Я покинул официальную экскурсию и пошел по городу сам по себе. Имея целью вернуться в Яффу, через которую нас провели с первой космической скоростью, а до того (ориентируясь по карте) непременно побывать в церкви святого Петра. Идти до нее оказалось дольше, чем я предполагал, солнце было жаркое, спуски-подъемы, подход к монастырским воротам в дальнем конце — в общем, я не пришел к ним, а притащился.

И о, разочарование: службы в церкви проводят только в определенные дни недели, ворота закрыты, посещения нет. Однако на панели электронного замка кнопочки и надписи: тому-то звонить — 1 звонок, тому-то — 2 звонка. Позвонил — ничего. Печаль меня стала разбирать. Так долго шел, так тяжело! Еще какая-то непонятная кнопочка. Нажал. Чудо! Замок щелкнул, дверь открылась. Конечно, я вошел.

Чудесный монастырский сад, журчание фонтана — и ни единой души. Пошел я вверх, к храму. Около него — свечные лавки, закрыты. Торкнулся в двери храма — заперты. Я уж подергал-подергал — нет, впустую. Дорожка идет, указатель на стене: „К гробнице святой Тавифии”. (В тот момент я не помнил, кто это, а это, кажется, в 10-й главе „Деяний” описывается, как апостол Петр ее воскресил.)

Пришел к гробнице. Собственно, склеп. Железная решетчатая дверца, в проушины запора вдет болтик вместо замка. Что бы Вы сделали? Правильно, вытащили его. Это же сделал и я. Лестница вниз, свет проникает через дверной проем. Слева от входа — горка свечей, ящик с прорезью и табличка с надписью: „10 $ — 3 свечи”. Ого, подумал я. И не решился на это приобретение. Спустился вниз, к месту, где, надо полагать, собственно могила, там в песке стоят купленные кем-то свечи, лист с молитвой св. Тавифии. Помолился и пошел наверх.

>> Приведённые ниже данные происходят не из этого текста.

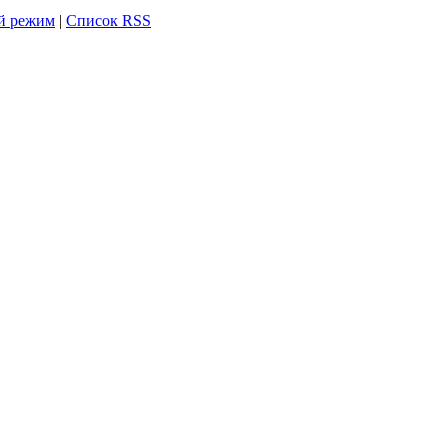
й режим
|
Список RSS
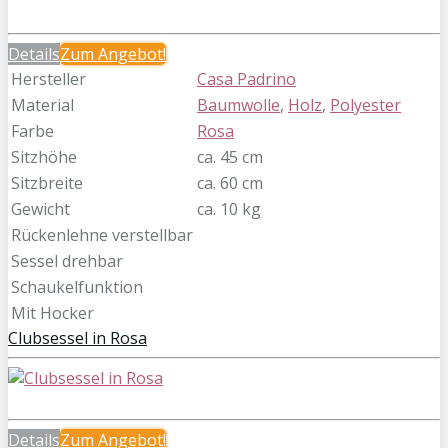
Details
Zum
Angebot!
Hersteller
Casa Padrino
Material
Baumwolle
,
Holz
,
Polyester
Farbe
Rosa
Sitzhöhe
ca. 45 cm
Sitzbreite
ca. 60 cm
Gewicht
ca. 10 kg
Rückenlehne verstellbar
Sessel drehbar
Schaukelfunktion
Mit Hocker
Clubsessel in Rosa
Details
Zum
Angebot!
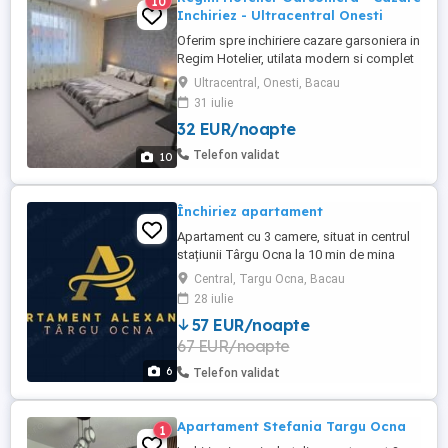
10
Inchiriez - Ultracentral Onesti
Oferim spre inchiriere cazare garsoniera in
Regim Hotelier, utilata modern si complet
mobilata, toate echipamentele fiind in
Ultracentral, Onesti, Bacau
perfecta stare de functionare. Locatia
31 iulie
este situata intr-o zona Ultracentrala si
32 EUR/noapte
usor accesibila a orasului Onesti,
oferindu-va totodata un spatiu generos de
Telefon validat
10
32mp (NU studiori ...
Închiriez apartament
Apartament cu 3 camere, situat in centrul
stațiunii Târgu Ocna la 10 min de mina
salina Pentru mai multe detalii sunați
Central, Targu Ocna, Bacau
Capacitate 5 persoane !
28 iulie
57 EUR/noapte
67 EUR/noapte
6
Telefon validat
Apartament Stefania Targu Ocna
1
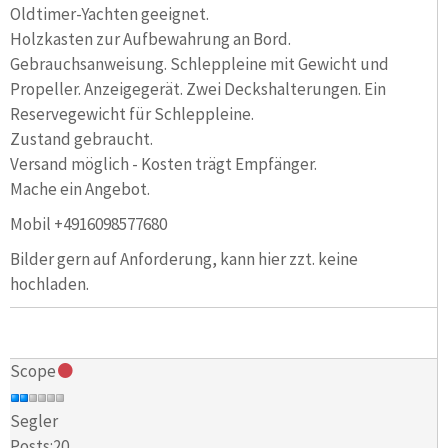
Oldtimer-Yachten geeignet.
Holzkasten zur Aufbewahrung an Bord.
Gebrauchsanweisung. Schleppleine mit Gewicht und
Propeller. Anzeigegerät. Zwei Deckshalterungen. Ein
Reservegewicht für Schleppleine.
Zustand gebraucht.
Versand möglich - Kosten trägt Empfänger.
Mache ein Angebot.
Mobil +4916098577680
Bilder gern auf Anforderung, kann hier zzt. keine
hochladen.
Scope
Segler
Posts:20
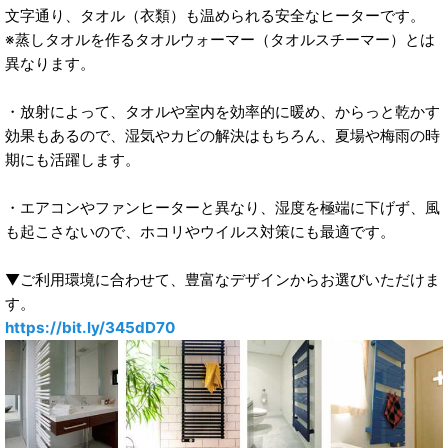
文字通り、タオル（衣類）も温められる安全なヒーターです。
※蒸しタオルを作るタオルウォーマー（タオルスチーマー）とは
異なります。
・放射によって、タオルや室内を効率的に暖め、からっと乾かす
効果もあるので、湿気やカビの解決はもちろん、夏場や梅雨の時
期にも活躍します。
・エアコンやファンヒーターと異なり、湿度を極端に下げず、風
も起こさないので、ホコリやウイルス対策にも最適です。
▼ご利用環境に合わせて、豊富なデザインからお選びいただけま
す。
https://bit.ly/345dD70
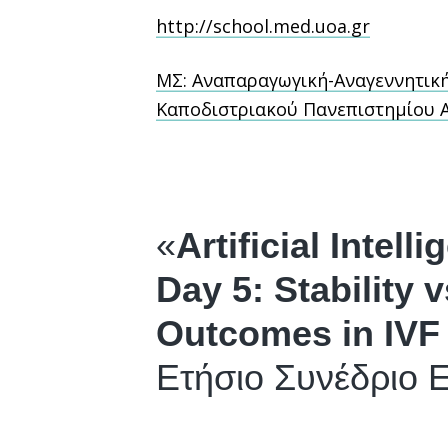
http://school.med.uoa.gr
ΜΣ: Αναπαραγωγική-Αναγεννητική Ι
Καποδιστριακού Πανεπιστημίου Α
«
Artificial Intel
Day 5: Stability 
Outcomes in IV
Ετήσιο Συνέδριο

При выходе взгляд снова падает на объявление о продаже свечей. Что такое? Ясно вижу, как до того, что 10 $, на самом деле 1 $ — 3 свечи. Нет никаких десяти долларов. Я, понятное дело, тут же опустил в ящик имевшиеся у меня в кошельке 5 шекелей (чуть больше доллара), взял три свечи, снова вниз — и поставил там две из них рядом с теми, что уже стояли. Третью свечу, решил, увезу в Москву.

Поднимаюсь наверх, к храму (болтик вставил обратно, не волнуйтесь), что такое? Храм открыт! Бросаюсь в него, вхожу — какой-то человек ходит по нему с группой русских людей, по всему видно, экскурсовод, рассказывает о храме, истории его, иконах. На меня косится с подозрением — кто такой? — но ничего не говорит, и я свободно обхожу весь храм, а третью свечу оставляю на подсвечнике, решив — пусть остается здесь и горит во время будущей службы.

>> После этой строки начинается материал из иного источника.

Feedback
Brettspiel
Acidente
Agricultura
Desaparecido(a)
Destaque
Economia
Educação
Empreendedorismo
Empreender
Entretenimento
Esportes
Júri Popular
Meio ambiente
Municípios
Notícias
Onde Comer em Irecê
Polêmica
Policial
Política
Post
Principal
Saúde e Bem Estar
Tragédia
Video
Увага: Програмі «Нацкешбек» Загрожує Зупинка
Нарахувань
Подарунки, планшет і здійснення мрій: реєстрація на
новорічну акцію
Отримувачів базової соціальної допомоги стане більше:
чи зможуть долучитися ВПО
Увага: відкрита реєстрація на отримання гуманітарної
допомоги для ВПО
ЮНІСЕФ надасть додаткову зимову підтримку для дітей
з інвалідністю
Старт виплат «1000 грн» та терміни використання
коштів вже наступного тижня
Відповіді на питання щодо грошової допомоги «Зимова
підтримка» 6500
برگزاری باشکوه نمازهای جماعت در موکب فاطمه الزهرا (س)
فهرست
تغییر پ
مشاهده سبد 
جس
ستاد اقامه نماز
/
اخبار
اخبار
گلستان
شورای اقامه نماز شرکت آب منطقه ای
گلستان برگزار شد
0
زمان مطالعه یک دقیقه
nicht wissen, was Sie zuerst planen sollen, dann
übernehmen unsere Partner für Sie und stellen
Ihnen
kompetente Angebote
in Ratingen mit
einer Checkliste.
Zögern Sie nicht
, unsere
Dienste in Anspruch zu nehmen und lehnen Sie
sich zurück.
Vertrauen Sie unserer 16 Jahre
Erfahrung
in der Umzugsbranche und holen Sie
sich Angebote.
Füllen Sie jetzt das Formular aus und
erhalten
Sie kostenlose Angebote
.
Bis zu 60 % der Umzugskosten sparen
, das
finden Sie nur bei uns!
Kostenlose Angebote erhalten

Выхожу на улицу — открыта свечная лавка. Думаю, а может быть, и была открыта, просто я не заметил? Подошел, спросил. Женщина отвечает: нет, только что открыла, для паломников, а вы-то откуда? кто вам отворил?

Да, говорю, кнопочку нажал — дверь и отворилась. Не может быть, говорит строго и губы поджимает и не знаю что делать со мной собирается за мое самоуправство. Не может быть, повторяет, не может быть. И тогда я говорю: Божье благоволение. И что бы Вы подумали, проняло! Да, говорит, не иначе. И проводила меня уже с улыбкой.

И снова по пути к воротам не встретилось мне ни единой души. Нажал кнопку изнутри — дверь открылась (ну тут уже обычная электроника-автоматика), за порогам стоят мать с сыном, уже потерявшие всякую надежду попасть внутрь. А мы, говорят, звоним, звоним! Вот и дозвонились, говорю я, входите. И они, естественно, радостно входят. Так я напоследок и сам стал орудием Божьего благоволения этим звонившим и было отчаявшимся».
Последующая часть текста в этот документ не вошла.